Regardless of how liberal Massachusetts may seem, the Celtics were totally GOP. Like Thomas Jefferson, K. C. Jones did not believe in a strong central government: The Celtic players mostly coached themselves. They practiced when they felt like practicing and pulled themselves out of games when they deemed it appropriate, and they wanted to avoid anything taxing. They wanted to avoid taxes. And they excelled by attacking the world in the same way they had been raised to understand it: You pick-and-roll, you throw the bounce pass, you make your free throws.
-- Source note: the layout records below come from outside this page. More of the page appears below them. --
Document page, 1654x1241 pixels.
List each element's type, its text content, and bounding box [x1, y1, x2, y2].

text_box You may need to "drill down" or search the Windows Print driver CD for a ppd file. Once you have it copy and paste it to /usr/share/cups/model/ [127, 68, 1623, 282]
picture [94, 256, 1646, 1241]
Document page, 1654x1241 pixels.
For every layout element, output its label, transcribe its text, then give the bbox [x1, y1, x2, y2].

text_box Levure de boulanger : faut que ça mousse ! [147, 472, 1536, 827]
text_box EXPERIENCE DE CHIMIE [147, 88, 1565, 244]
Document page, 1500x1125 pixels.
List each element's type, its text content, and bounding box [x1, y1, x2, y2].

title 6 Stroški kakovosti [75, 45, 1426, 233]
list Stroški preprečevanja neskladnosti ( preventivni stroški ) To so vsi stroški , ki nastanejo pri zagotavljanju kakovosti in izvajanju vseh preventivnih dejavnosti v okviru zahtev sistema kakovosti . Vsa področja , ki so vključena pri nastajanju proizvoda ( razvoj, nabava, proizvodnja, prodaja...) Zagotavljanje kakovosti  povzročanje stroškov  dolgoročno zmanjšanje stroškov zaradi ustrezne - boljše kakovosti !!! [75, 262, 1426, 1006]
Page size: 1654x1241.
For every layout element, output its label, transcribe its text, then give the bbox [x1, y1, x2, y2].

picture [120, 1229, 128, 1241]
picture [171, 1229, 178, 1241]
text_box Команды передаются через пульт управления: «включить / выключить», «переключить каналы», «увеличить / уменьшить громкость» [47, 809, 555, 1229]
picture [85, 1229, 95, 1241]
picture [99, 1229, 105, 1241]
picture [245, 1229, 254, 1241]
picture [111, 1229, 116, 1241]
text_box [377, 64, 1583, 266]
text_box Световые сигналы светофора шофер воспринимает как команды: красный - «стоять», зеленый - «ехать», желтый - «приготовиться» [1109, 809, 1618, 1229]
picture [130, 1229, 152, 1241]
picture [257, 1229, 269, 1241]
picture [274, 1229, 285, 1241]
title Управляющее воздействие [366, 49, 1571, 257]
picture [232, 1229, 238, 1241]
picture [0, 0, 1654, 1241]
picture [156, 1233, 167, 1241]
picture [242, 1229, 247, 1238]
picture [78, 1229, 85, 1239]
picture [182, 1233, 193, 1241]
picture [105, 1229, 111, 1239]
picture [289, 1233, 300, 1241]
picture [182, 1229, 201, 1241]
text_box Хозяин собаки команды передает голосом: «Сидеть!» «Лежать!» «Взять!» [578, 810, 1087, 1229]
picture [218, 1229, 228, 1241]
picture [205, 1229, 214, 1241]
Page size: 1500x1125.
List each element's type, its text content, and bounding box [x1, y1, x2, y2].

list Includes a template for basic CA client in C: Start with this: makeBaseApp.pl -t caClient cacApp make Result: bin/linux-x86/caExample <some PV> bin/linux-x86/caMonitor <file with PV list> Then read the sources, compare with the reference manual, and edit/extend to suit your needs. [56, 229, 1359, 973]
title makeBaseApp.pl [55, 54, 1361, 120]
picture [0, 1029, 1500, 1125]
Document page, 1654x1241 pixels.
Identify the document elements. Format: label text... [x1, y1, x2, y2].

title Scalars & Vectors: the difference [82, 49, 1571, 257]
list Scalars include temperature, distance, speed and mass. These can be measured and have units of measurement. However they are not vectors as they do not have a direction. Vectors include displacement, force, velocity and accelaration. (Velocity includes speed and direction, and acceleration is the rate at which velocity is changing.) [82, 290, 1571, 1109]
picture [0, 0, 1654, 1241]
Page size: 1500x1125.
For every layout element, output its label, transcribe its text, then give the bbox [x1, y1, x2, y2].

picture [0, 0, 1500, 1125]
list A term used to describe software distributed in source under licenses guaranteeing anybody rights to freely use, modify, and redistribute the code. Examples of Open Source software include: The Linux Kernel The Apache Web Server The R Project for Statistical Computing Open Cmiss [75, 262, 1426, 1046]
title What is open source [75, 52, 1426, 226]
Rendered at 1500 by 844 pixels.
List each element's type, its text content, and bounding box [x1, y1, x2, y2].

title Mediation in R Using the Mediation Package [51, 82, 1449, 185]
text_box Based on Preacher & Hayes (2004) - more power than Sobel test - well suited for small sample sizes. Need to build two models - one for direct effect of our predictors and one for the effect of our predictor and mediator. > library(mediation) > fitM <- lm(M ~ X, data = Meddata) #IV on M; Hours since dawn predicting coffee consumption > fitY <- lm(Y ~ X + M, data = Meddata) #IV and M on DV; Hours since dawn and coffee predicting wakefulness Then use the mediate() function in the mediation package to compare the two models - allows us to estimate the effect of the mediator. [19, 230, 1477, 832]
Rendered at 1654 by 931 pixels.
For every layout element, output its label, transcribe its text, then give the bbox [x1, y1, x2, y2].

If it worked in the 1950s, it can work now. Meanwhile, the Lakers were like late sixties Democrats: They seemed liberal and exhilarating, but Pat Riley controlled the whole show. There were no state’s rights within the locker room of the Fabulous Forum. Government was seen as the answer to all problems, including the problem of keeping Robert Parish off the offensive glass. Riley was a tyrant—a dashing tyrant, but a tyrant nonetheless—and arguably the strongest singular governing force since LBJ. I once heard an apocryphal story about Lyndon Johnson and a military helicopter: After addressing some Vietnam-bound troops, he was supposed to get on a chopper and leave the Air Force base, so one of his sycophants asked him, “Sir, which of these helicopters is yours?” Johnson supposedly said, “Son, all these helicopters are mine.” That’s how Riley looked at James Worthy.